Versão Inglês

Ano:  1999  Vol. 65   Ed. 4  - Julho - Agosto - (13º)

Seção: Relato de Casos

Páginas: 365 a 368

 

Carcinoma Adenóide Cístico de Conduto Auditivo Externo: Relato de Caso.

Adenoid Cystic Carcinoma of the External Auditory Canal: Report

Autor(es): Priscila B. Rapoport*;
Carlos H. G. Cruz**;
Jazon B. Lima**;
Marcio G. Carvalho***.

Palavras-chave: neoplasia, temporal bone, otorrhea

Keywords: neoplasia, temporal bone, otorrhea

Resumo:
Os autores apresentam um caso raro de tumor maligno de conduto auditivo externo. J.C.S., com 25 anos de idade, do sexo feminino, referia dor e otorréia há cerca de um ano. Recebeu vários tratamentos com antibióticos tópicos e sistêmicos, sem melhora do quadro clínico. Encontramos, ao exame físico, uma tumoração no conduto auditivo externo com aspecto em "cachos de uva" com aumento da vascularização na sua superfície. A biópsia revelou ser um carcinoma adenóide cístico. A tomografia computadorizada de ossos temporais mostrou uni tumor restrito à porção externa do conduto auditivo externo, sem erosão óssea. A paciente foi submetida a uma excisão em bloco da tumoração através de uma mastoidectomia radical modificada. Os autores concluem, apesar da idade da paciente, que os indivíduos com otite externa sem melhora clínica com o tratamento empregado, nos levam à consideração de que é importante pensarmos neste tipo de patologia.

Abstract:
The authors present a rare case of malignant tumor of the external auditory canal. J. C. S., 25 year-old woman, with ear pain and otorrhea for the past one year. She had recieved several treatments with otological drops and oral antibiotics without clinical improvement. We found a small tumor on the external auditory canal, grape-like, -with increase on the superficial vascularization. A biopsy was taken, and revealed a adenoid-cystic carcinoma. The CT scan showed-a tumor restrict to the external portion of the auditory canal without bone erosion.

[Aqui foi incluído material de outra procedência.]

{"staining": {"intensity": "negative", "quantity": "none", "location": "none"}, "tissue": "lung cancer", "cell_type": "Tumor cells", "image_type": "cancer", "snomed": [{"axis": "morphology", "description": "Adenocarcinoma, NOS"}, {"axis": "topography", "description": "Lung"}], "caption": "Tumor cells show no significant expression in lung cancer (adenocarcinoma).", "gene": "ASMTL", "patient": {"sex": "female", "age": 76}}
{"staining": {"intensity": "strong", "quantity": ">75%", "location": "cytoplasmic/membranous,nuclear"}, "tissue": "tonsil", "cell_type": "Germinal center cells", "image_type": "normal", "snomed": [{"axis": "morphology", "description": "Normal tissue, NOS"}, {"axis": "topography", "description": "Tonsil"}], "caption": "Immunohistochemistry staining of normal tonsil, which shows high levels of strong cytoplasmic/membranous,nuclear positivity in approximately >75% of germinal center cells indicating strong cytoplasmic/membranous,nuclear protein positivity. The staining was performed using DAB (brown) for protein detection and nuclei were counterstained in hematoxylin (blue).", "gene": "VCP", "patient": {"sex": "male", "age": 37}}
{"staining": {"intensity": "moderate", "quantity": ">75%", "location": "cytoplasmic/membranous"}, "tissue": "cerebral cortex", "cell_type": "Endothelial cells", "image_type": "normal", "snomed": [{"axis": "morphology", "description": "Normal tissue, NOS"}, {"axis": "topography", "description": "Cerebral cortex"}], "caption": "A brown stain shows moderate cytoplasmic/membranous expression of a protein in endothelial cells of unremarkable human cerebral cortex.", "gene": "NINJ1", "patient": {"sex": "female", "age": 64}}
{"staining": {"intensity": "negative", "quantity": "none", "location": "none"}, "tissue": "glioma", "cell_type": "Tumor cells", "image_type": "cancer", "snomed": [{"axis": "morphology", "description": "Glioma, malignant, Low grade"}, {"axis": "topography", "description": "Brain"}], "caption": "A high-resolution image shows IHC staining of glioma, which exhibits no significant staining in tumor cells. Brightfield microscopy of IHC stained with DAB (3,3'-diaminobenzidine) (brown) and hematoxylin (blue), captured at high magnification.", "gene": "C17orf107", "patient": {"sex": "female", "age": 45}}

The patient was submitted a "en bloc" excision of the tumor by a modified radical mastoidectomy. The autors conclude that even though the patients age, the patients with external otitis without clinical improvement is important to think in this pathology.

INTRODUÇÃO

O carcinoma adenóide cístico é um tumor maligno comum nas glândulas salivares menores; no conduto auditivo externo é raro, tendo origem nas glândulas ceruminosas. Foi descrito pela primeira vez em 1859 por Billroth¹ com a denominação de cilindroma. Haug, em 1894, usou pela primeira vez o termo carcinoma adenóide cístico para identificar este tumor, sendo esta denominação reafirmada, em 1942, por Spies¹², Quattlebaum¹¹, Foote e Frazell5.

O conduto auditivo externo apresenta cerca de 2,5 cm a partir da concha até à membrana timpânica, sendo sua parede ântero-inferior de maior extensão devido à inclinação da membrana timpânica. O terço externo é cartilaginoso e coberto por uma fina camada epitelial de 0,5 a 1,0 mm de espessura, firmemente aderido ao pericôndrio. O tecido celular subcutâneo é escasso, possuindo glândulas sebáceas, ceruminosas e folículos pilosos; este é o local mais comum de origem deste tipo de tumor Os dois terços mediais têm composição óssea, a pele apresenta cerca de 0,2 mm de espessura, intimamente aderida ao periósteo. Nesta região não encontramos tecido celular subcutâneo e existem poucas glândulas ceruminosas. A irrigação sangüínea é proveniente da artéria auricular posterior, artérias auriculares profundas e artéria temporal superficial. A drenagem venosa é feita pela maxilar, jugular externa e o plexo venoso pterigóideo. A drenagem linfática segue para os linfonodos auriculares anterior, posterior e inferior, com este último drenando para o linfonodo subparotídeo e subdigástrico. A inervação é realizada pelo X par craniano na porção inferior e posterior do canal e pelo auriculotemporal, que é ramo do mandibular, originário do V par craniano, responsável pela inervação da porção anterior e superior do CAE. As relações anatómicas do CAE são: anteriormente com a articulação temporomandibular; posteriormente com a mastóide e inferiormente com a glândula parótida; estas estruturas podem sofrer invasão por contigüidade.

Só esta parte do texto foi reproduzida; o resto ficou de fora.